Kathy Reichs' last novel about Temperance "Tempe" Brennan, "Deadly Decisions," had the feisty medical examiner involved with rival Canadian biker gangs, a premise I thought a bit anachronistic, if not silly.
Now that James Lee Burke has weighed in with his take on rapin' an' murderin' chopper daddies in "Bitterroot," and Rick Riordan has included some Lone Star cyclists in his latest (above), I'm willing to admit that, regardless of Jay Leno's public relations efforts to the contrary, the stereotypical image of the psychotic and Satanic hog jockey evidently lives on in our culture, like the vampire, the cowboy and the private eye.
So, I won't say a negative word about Reichs' references to Tempe's previous run-in with the bikers in her new novel, "Fatal Voyage" (Scribner's, 368 pages, $25). Actually, this has the best plot of her four outings.
Tempe, now a member of a national disaster medical assistance team, is collecting and identifying bodies after a horrendous plane crash in the North Carolina Smokey Mountains when she discovers a foot that doesn't fit any of the victims.

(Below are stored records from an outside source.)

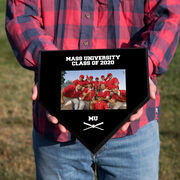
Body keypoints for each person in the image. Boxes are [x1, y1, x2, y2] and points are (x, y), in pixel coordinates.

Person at [5, 0, 180, 179]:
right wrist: (50, 69)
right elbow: (21, 14)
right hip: (58, 128)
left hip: (132, 126)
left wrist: (143, 66)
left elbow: (168, 15)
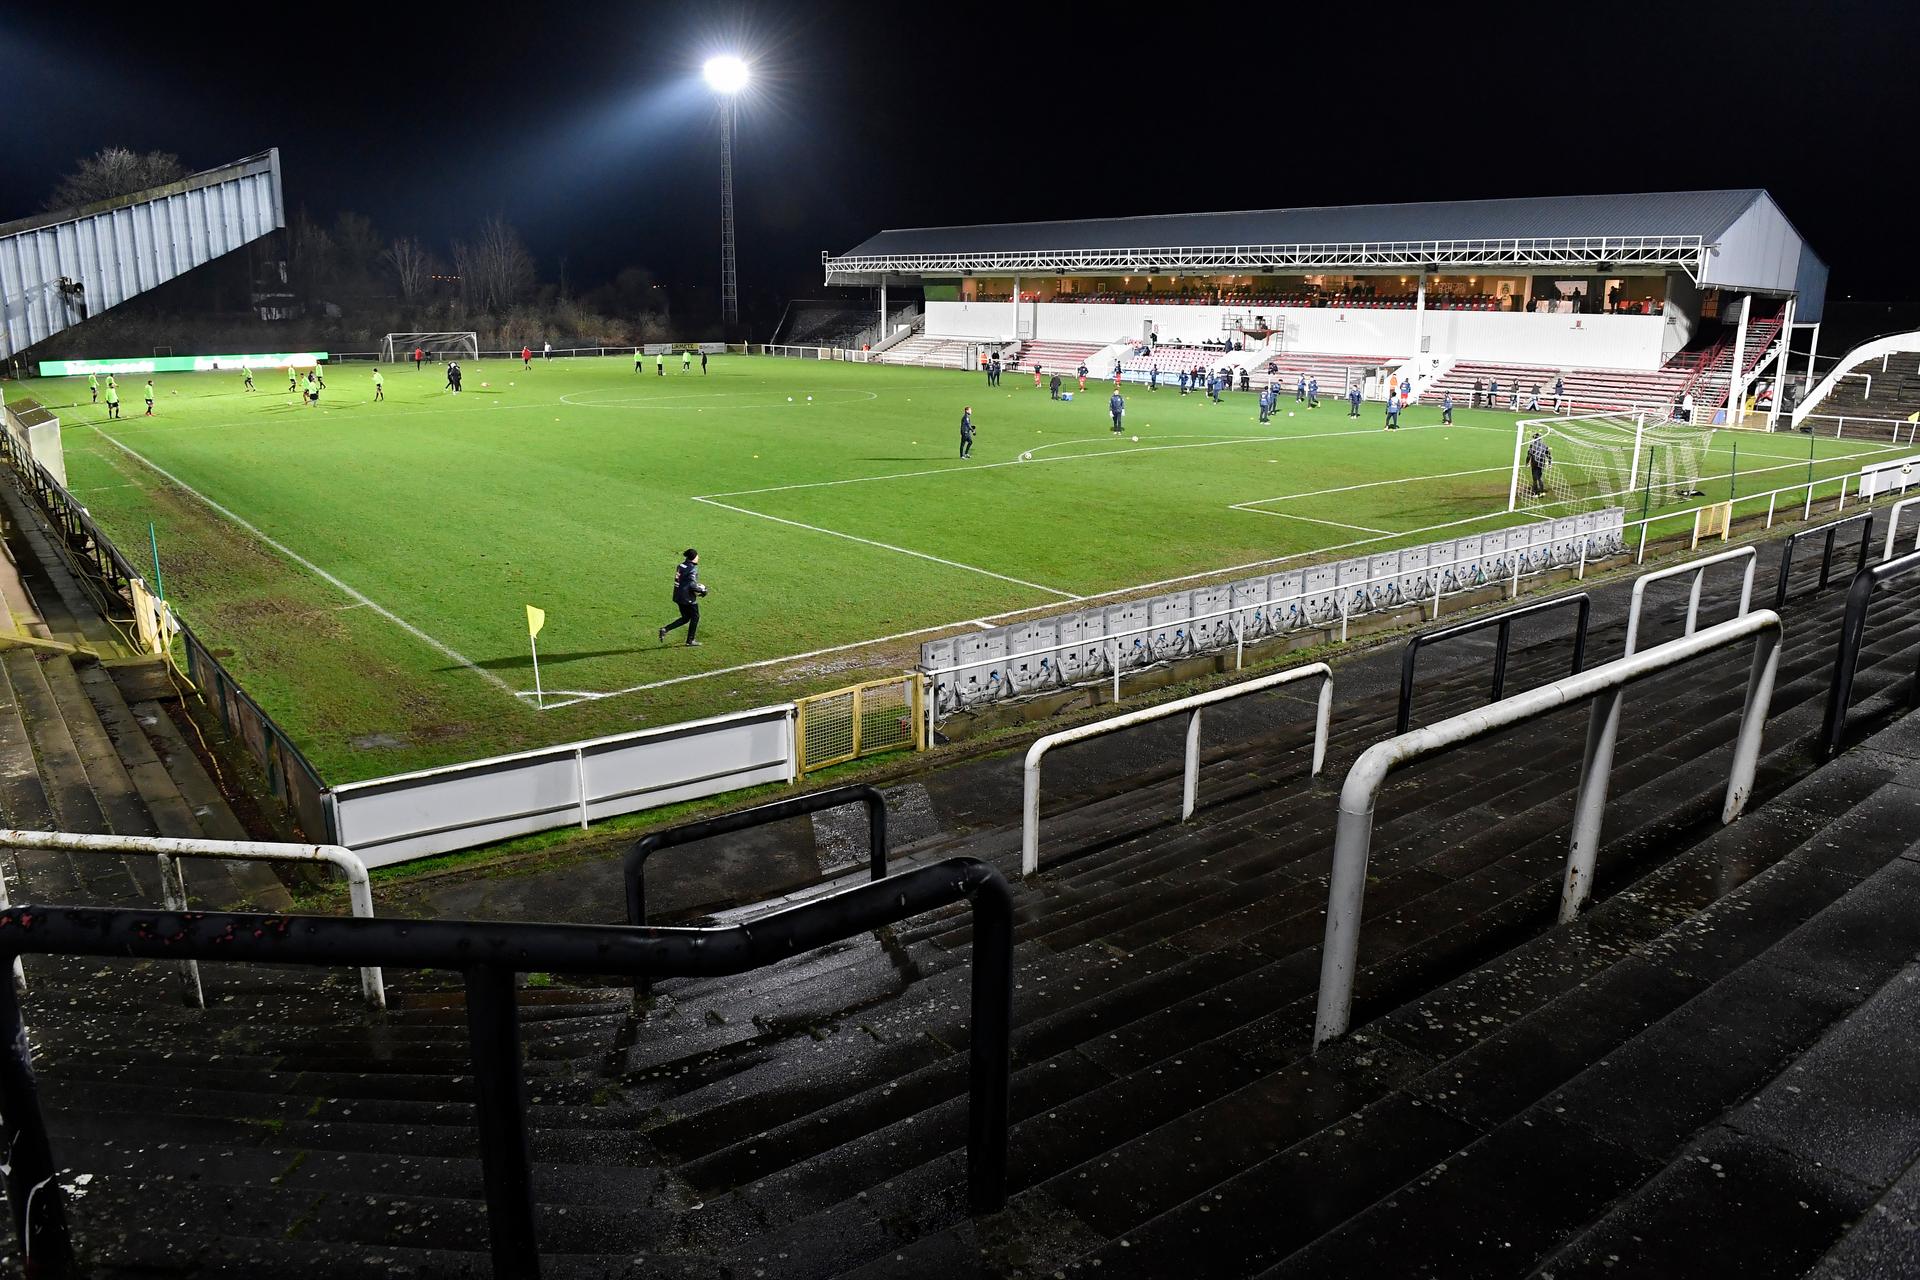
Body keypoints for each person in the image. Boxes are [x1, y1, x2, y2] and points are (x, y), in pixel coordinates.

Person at [657, 548, 708, 647]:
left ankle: (665, 629)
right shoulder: (692, 569)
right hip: (687, 598)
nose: (698, 557)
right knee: (695, 617)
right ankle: (690, 640)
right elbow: (692, 585)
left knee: (685, 618)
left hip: (678, 596)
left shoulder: (680, 565)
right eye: (697, 556)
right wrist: (702, 590)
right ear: (693, 557)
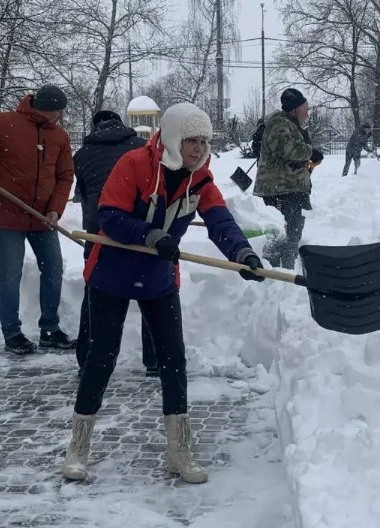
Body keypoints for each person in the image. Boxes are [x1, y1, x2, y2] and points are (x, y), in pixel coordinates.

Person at [62, 102, 265, 484]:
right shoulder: (135, 164)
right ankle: (78, 447)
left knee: (174, 361)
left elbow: (220, 219)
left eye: (204, 141)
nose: (198, 148)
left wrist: (242, 254)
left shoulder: (200, 178)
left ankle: (179, 451)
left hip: (158, 278)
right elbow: (109, 215)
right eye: (191, 140)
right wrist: (149, 234)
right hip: (112, 273)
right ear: (172, 137)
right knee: (100, 359)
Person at [0, 85, 76, 355]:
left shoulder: (59, 137)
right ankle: (12, 333)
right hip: (7, 212)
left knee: (53, 268)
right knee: (11, 273)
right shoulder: (4, 123)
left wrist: (55, 210)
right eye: (59, 111)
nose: (61, 116)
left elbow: (65, 176)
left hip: (43, 217)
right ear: (48, 108)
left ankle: (50, 329)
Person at [71, 109, 155, 376]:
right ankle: (155, 359)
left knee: (95, 293)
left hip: (101, 231)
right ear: (121, 124)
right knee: (151, 292)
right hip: (140, 228)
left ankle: (88, 360)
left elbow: (83, 195)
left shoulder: (83, 154)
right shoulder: (142, 146)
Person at [253, 88, 323, 269]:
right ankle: (274, 273)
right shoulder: (278, 124)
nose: (308, 112)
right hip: (279, 190)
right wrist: (310, 152)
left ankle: (287, 267)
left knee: (292, 232)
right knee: (280, 234)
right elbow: (286, 148)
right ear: (296, 108)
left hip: (290, 189)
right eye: (305, 108)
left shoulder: (292, 125)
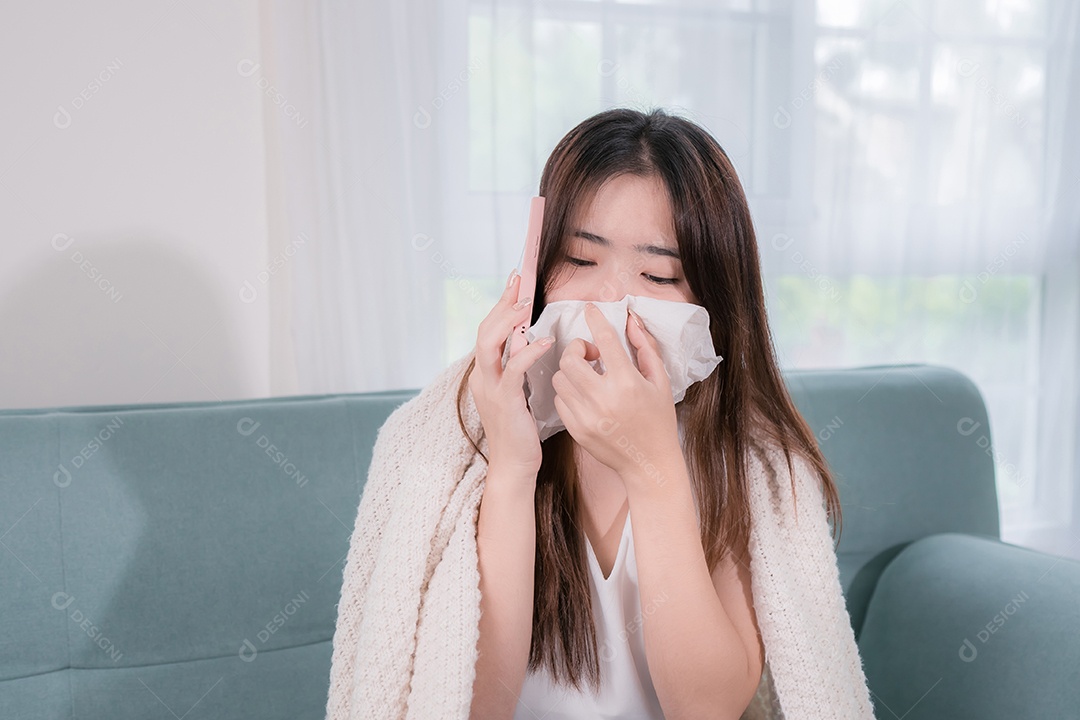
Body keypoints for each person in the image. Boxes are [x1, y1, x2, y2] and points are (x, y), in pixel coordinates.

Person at [460, 107, 848, 719]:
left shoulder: (746, 463)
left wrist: (653, 468)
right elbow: (470, 704)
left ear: (714, 299)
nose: (611, 299)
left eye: (659, 273)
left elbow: (709, 708)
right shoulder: (464, 437)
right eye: (581, 261)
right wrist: (511, 466)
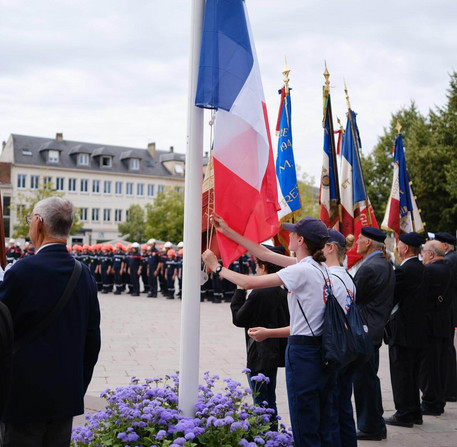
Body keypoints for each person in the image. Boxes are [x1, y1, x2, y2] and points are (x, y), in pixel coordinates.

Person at [202, 214, 334, 447]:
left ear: (301, 240)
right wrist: (228, 230)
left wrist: (217, 267)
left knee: (303, 419)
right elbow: (265, 255)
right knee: (314, 416)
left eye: (293, 232)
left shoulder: (301, 270)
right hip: (315, 349)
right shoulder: (317, 266)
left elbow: (250, 283)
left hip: (303, 351)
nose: (289, 235)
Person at [0, 197, 101, 447]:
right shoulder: (83, 273)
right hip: (64, 397)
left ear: (38, 223)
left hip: (22, 398)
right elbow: (92, 341)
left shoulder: (21, 272)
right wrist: (75, 386)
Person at [230, 246, 290, 429]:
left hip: (260, 352)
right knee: (269, 398)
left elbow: (239, 319)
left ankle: (267, 435)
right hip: (275, 351)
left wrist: (240, 290)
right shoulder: (280, 288)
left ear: (263, 266)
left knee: (261, 400)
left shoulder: (261, 291)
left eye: (257, 264)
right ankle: (272, 433)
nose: (255, 268)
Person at [352, 226, 395, 441]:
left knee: (364, 380)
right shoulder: (384, 264)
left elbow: (353, 297)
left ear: (368, 242)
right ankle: (375, 424)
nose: (356, 241)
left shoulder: (370, 267)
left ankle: (370, 427)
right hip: (374, 328)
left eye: (359, 238)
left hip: (364, 330)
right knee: (369, 377)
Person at [384, 232, 427, 427]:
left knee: (402, 374)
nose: (397, 248)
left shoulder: (404, 271)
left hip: (403, 331)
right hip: (419, 330)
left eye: (399, 245)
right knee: (413, 373)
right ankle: (414, 412)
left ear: (405, 248)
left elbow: (391, 297)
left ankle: (404, 413)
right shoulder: (423, 268)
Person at [322, 230, 357, 447]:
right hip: (347, 347)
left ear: (330, 248)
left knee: (332, 409)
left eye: (320, 244)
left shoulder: (331, 278)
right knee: (343, 406)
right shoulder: (346, 275)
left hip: (335, 347)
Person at [419, 239, 453, 416]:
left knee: (429, 367)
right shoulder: (448, 268)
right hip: (443, 324)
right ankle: (438, 401)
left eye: (424, 251)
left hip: (430, 325)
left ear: (431, 254)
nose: (422, 254)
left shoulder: (429, 270)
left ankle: (430, 402)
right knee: (440, 365)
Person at [434, 232, 457, 402]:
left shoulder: (449, 260)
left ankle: (449, 389)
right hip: (449, 308)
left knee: (446, 349)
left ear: (446, 247)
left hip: (447, 309)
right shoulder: (452, 258)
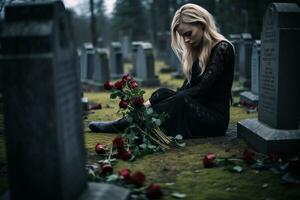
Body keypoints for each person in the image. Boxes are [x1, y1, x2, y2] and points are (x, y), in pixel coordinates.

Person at [89, 3, 235, 138]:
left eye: (188, 33)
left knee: (179, 99)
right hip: (195, 109)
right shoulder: (199, 51)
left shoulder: (222, 48)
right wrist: (157, 99)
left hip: (213, 119)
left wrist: (168, 101)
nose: (186, 40)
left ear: (202, 23)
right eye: (183, 36)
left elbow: (201, 89)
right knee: (163, 92)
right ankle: (133, 120)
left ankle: (123, 124)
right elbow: (187, 88)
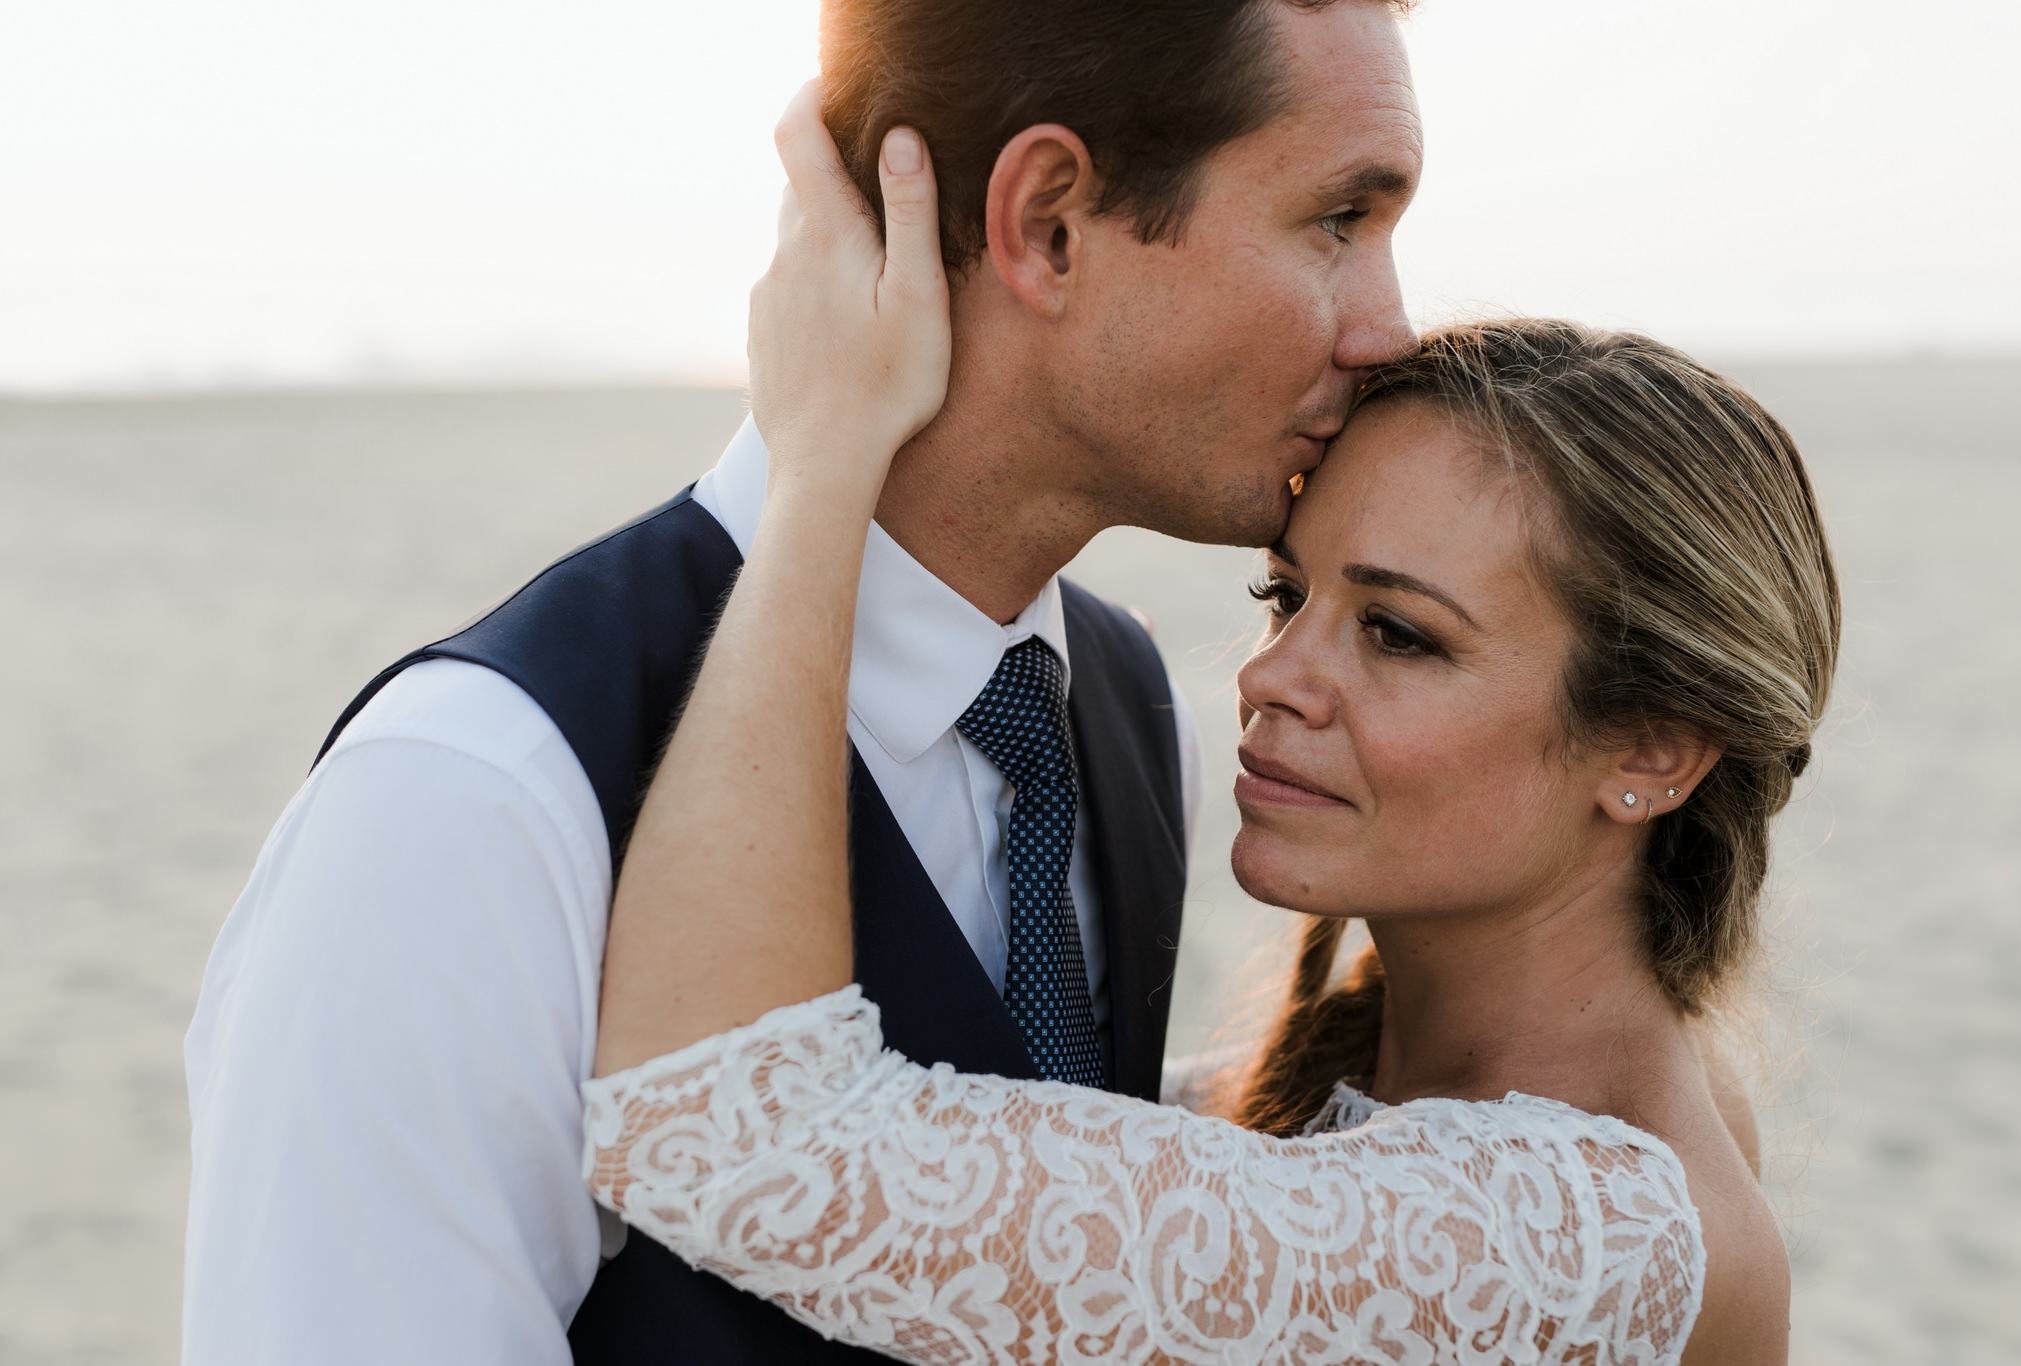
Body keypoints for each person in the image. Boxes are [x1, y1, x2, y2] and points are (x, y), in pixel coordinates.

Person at [181, 2, 1421, 1361]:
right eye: (1339, 222)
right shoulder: (471, 799)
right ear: (1049, 223)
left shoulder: (1131, 710)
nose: (1390, 328)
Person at [572, 87, 1837, 1366]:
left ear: (1653, 750)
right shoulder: (1364, 1096)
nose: (1272, 676)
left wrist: (823, 447)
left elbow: (731, 1134)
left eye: (1397, 633)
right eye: (1286, 593)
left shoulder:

This puzzle assumes Sherlock Holmesian proportions when she is unexpectedly relieved of her duties, with her professional reputation in tatters. Adding to the mystery is the arrival of Andrew Ryan, an investigator with whom she's shared some romantic history. His partner was supposed to have been on the fatal flight with a prisoner, but neither body has turned up.
As usual, Reichs provides more scientific information than anyone but a forensics buff or a necrophiliac would find excessive, and the does-he-love-me subplot goes nowhere. But it's easy enough to skim through those parts and enjoy Tempe's struggle to solve the mystery of the extra foot, and salvage the remains of her reputation.